**WHAT TO PRODUCE:** Every line from the start of the data through the line containing "make sure your HubSpot setup becomes a" should be retyped exactly; the pictures should not.

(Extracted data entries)
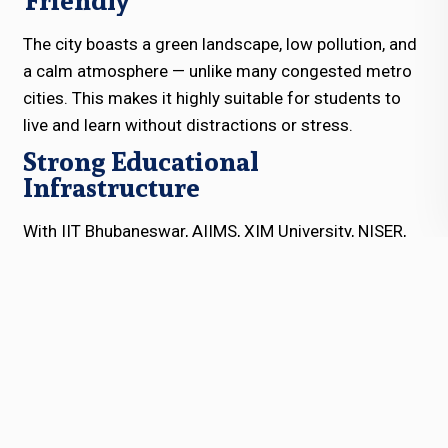
Friendly
The city boasts a green landscape, low pollution, and
a calm atmosphere — unlike many congested metro
cities. This makes it highly suitable for students to
live and learn without distractions or stress.
Strong Educational
Infrastructure
With IIT Bhubaneswar, AIIMS, XIM University, NISER,
and many reputed schools and coaching hubs,
Bhubaneswar offers a rich educational ecosystem. A
residential school in Bhubaneswar benefits from this
educational culture and academic synergy.
Smart City Facilities
Being part of India’s Smart City Mission, Bhubaneswar
offers modern infrastructure, better connectivity,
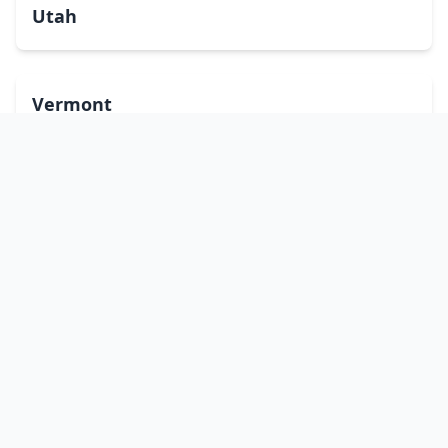
Utah
Vermont
Virginia
Washington
West Virginia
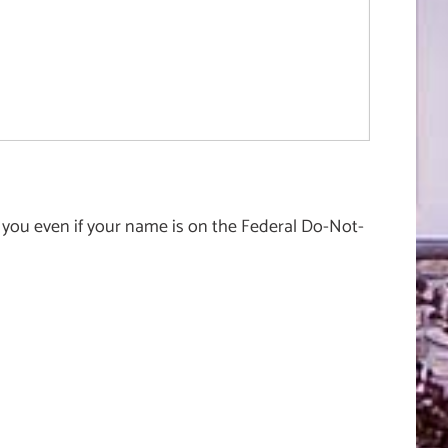
 you even if your name is on the Federal Do-Not-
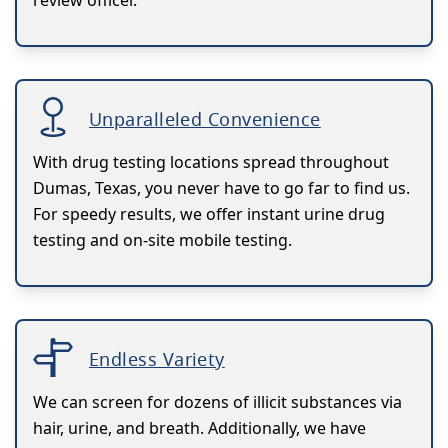
Unparalleled Convenience
With drug testing locations spread throughout
Dumas, Texas, you never have to go far to find us.
For speedy results, we offer instant urine drug
testing and on-site mobile testing.
Endless Variety
We can screen for dozens of illicit substances via
hair, urine, and breath. Additionally, we have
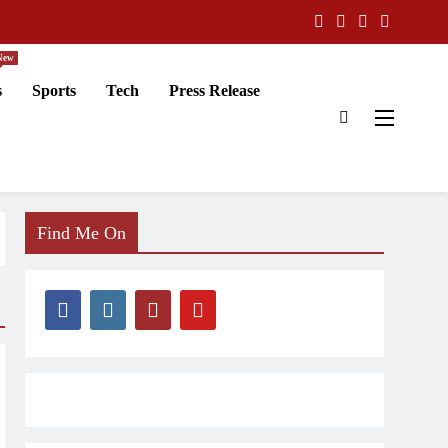
New
s
Sports
Tech
Press Release
Find Me On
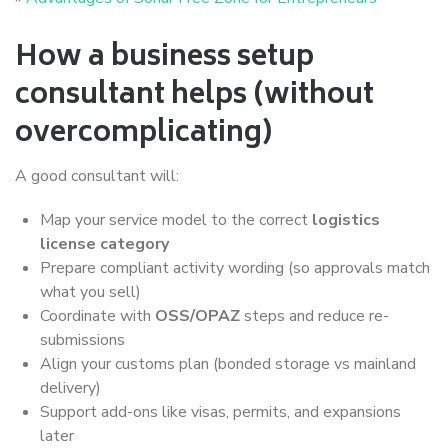
How a business setup
consultant helps (without
overcomplicating)
A good consultant will:
Map your service model to the correct
logistics
license category
Prepare compliant activity wording (so approvals match
what you sell)
Coordinate with
OSS/OPAZ
steps and reduce re-
submissions
Align your customs plan (bonded storage vs mainland
delivery)
Support add-ons like visas, permits, and expansions
later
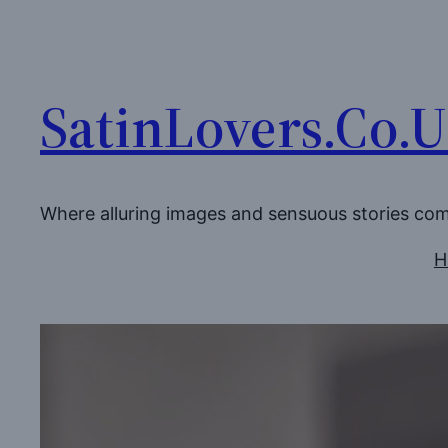
Skip
to
content
SatinLovers.Co.
Where alluring images and sensuous stories co
H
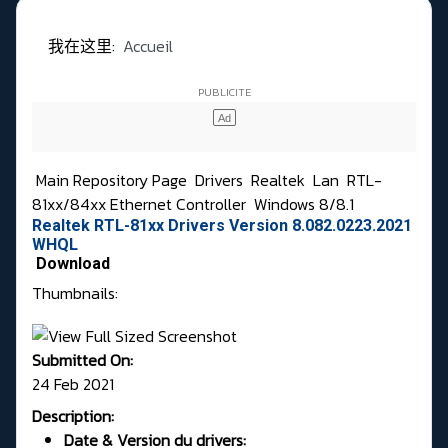
我在这里:
Accueil
Main Repository Page
Drivers
Realtek
Lan
RTL-
81xx/84xx Ethernet Controller
Windows 8/8.1
Realtek RTL-81xx Drivers Version 8.082.0223.2021
WHQL
Download
Thumbnails:
Submitted On:
24 Feb 2021
Description:
Date & Version du drivers:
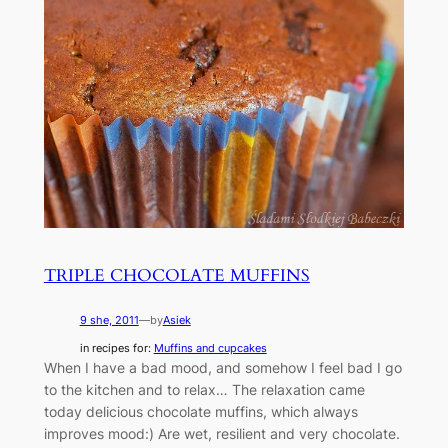
TRIPLE CHOCOLATE MUFFINS
9 she, 2011
—
by
Asiek
in recipes for:
Muffins and cupcakes
When I have a bad mood, and somehow I feel bad I go
to the kitchen and to relax… The relaxation came
today delicious chocolate muffins, which always
improves mood:) Are wet, resilient and very chocolate.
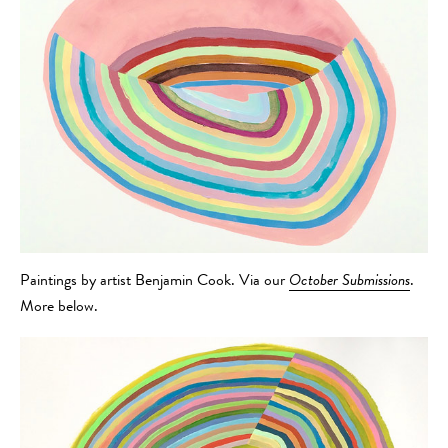
Paintings by artist Benjamin Cook. Via our
October Submissions
.
More below.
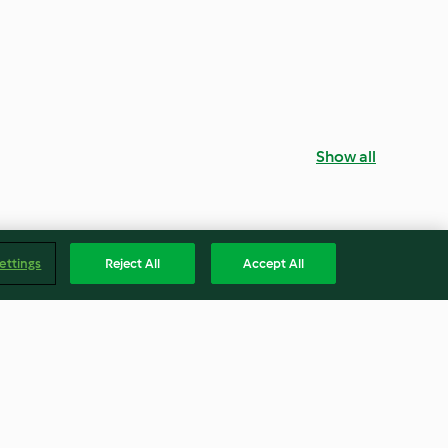
Show all
ettings
Reject All
Accept All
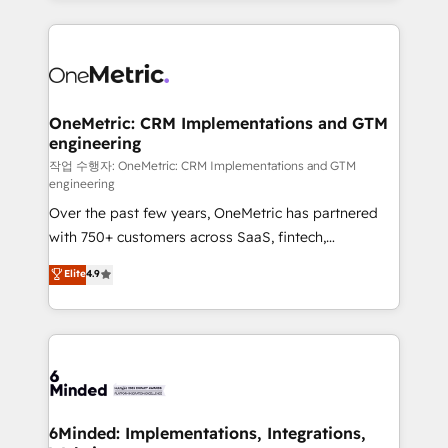
make sure your HubSpot setup becomes a
cleaner data, smarter automation, and more
powerhouse of productivity, so you can focus on
predictable revenue. Specialties: · HubSpot
what matters most: growing your business and
Implementation & Migration · Native & Custom
wowing your customers. Let’s make HubSpot work
Integrations · Custom Development · CPQ & FSM ·
smarter for you!
Reporting & Analytics · GTM Architecture · Sales &
OneMetric: CRM Implementations and GTM
engineering
Marketing Enablement If you’re ready to elevate
HubSpot from “just your CRM” to your growth
작업 수행자: OneMetric: CRM Implementations and GTM
engineering
infrastructure—let’s talk.
Over the past few years, OneMetric has partnered
with 750+ customers across SaaS, fintech,
healthcare, real estate, and other industries. With
Elite
4.9
150+ HubSpot-certified experts, we deliver scalable
solutions to complex GTM and RevOps challenges.
Our Expertise 🔹 Onboarding & Implementation:
Accredited HubSpot Partner, ensuring smooth setup
tailored to your GTM motion. 🔹 Migrations: Move
from other CRMs to HubSpot without data loss or
downtime. 🔹 RevOps Strategy: Align teams,
6Minded: Implementations, Integrations,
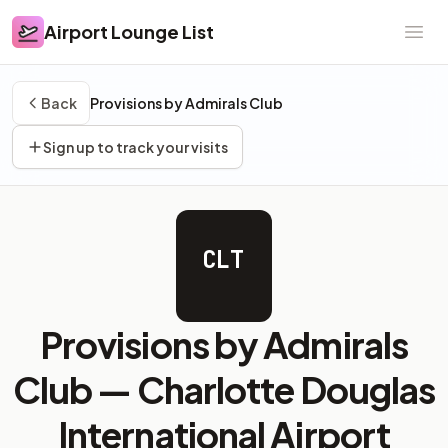
Airport Lounge List
Airport Lounge List
Ope
Back
Provisions by Admirals Club
Sign up to track your visits
CLT
Provisions by Admirals
Club —
Charlotte Douglas
International Airport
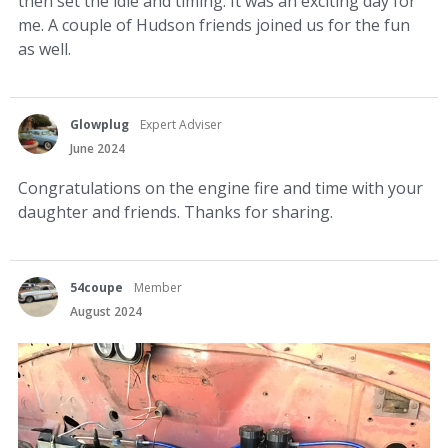
then set the idle and timing. It was an exciting day for
me. A couple of Hudson friends joined us for the fun
as well.
Glowplug
Expert Adviser
June 2024
Congratulations on the engine fire and time with your
daughter and friends. Thanks for sharing.
54coupe
Member
August 2024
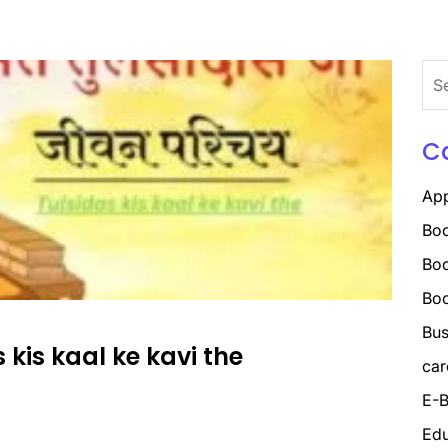
Sea
for:
C
Ap
Boo
Boo
Bo
Bus
as kis kaal ke kavi the
car
E-B
Edu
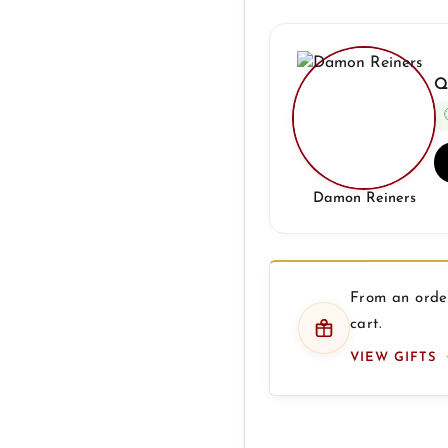
Q
Damon Reiners
From an order
cart.
VIEW GIFTS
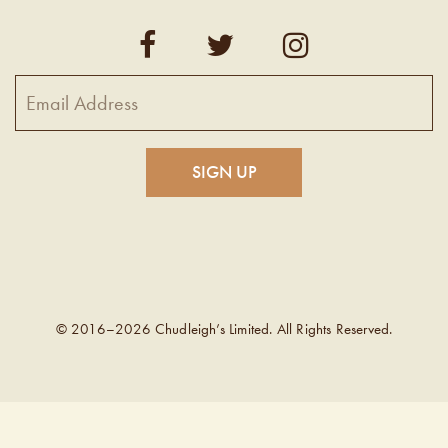
© 2016–2026 Chudleigh’s Limited. All Rights Reserved.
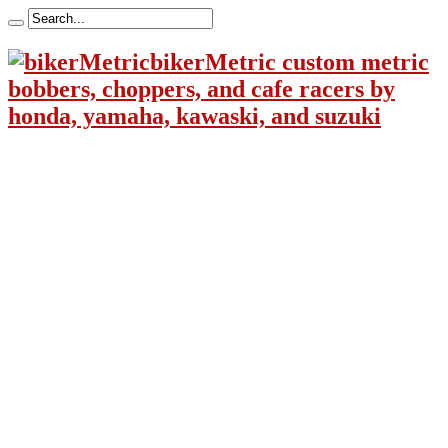
bikerMetric custom metric
bobbers, choppers, and cafe racers by
honda, yamaha, kawaski, and suzuki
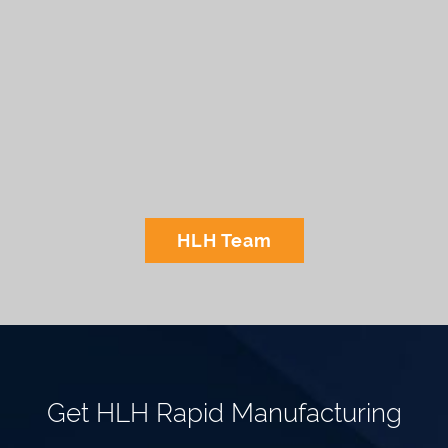
HLH Team
Get HLH Rapid Manufacturing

**EXERCISE OUTPUT:**
Friendly
The city boasts a green landscape, low pollution, and
a calm atmosphere — unlike many congested metro
cities. This makes it highly suitable for students to
live and learn without distractions or stress.
Strong Educational
Infrastructure
With IIT Bhubaneswar, AIIMS, XIM University, NISER,
and many reputed schools and coaching hubs,
Bhubaneswar offers a rich educational ecosystem. A
residential school in Bhubaneswar benefits from this
educational culture and academic synergy.
Smart City Facilities
Being part of India’s Smart City Mission, Bhubaneswar
offers modern infrastructure, better connectivity,
Utah
Vermont
Virginia
Washington
West Virginia
 you even if your name is on the Federal Do-Not-
Unparalleled Convenience
With drug testing locations spread throughout
Dumas, Texas, you never have to go far to find us.
For speedy results, we offer instant urine drug
testing and on-site mobile testing.
Endless Variety
We can screen for dozens of illicit substances via
hair, urine, and breath. Additionally, we have
New
s
Sports
Tech
Press Release
Find Me On
How a business setup
consultant helps (without
overcomplicating)
A good consultant will:
Map your service model to the correct
logistics
license category
Prepare compliant activity wording (so approvals match
what you sell)
Coordinate with
OSS/OPAZ
steps and reduce re-
submissions
Align your customs plan (bonded storage vs mainland
delivery)
Support add-ons like visas, permits, and expansions
later
Skip
to
content
SatinLovers.Co.
Where alluring images and sensuous stories co
H
我在这里:
Accueil
Main Repository Page
Drivers
Realtek
Lan
RTL-
81xx/84xx Ethernet Controller
Windows 8/8.1
Realtek RTL-81xx Drivers Version 8.082.0223.2021
WHQL
Download
Thumbnails:
Submitted On:
24 Feb 2021
Description:
Date & Version du drivers:
TRIPLE CHOCOLATE MUFFINS
9 she, 2011
—
by
Asiek
in recipes for:
Muffins and cupcakes
When I have a bad mood, and somehow I feel bad I go
to the kitchen and to relax… The relaxation came
today delicious chocolate muffins, which always
improves mood:) Are wet, resilient and very chocolate.
Paintings by artist Benjamin Cook. Via our
October Submissions
.
More below.
Show all
ettings
Reject All
Accept All
make sure your HubSpot setup becomes a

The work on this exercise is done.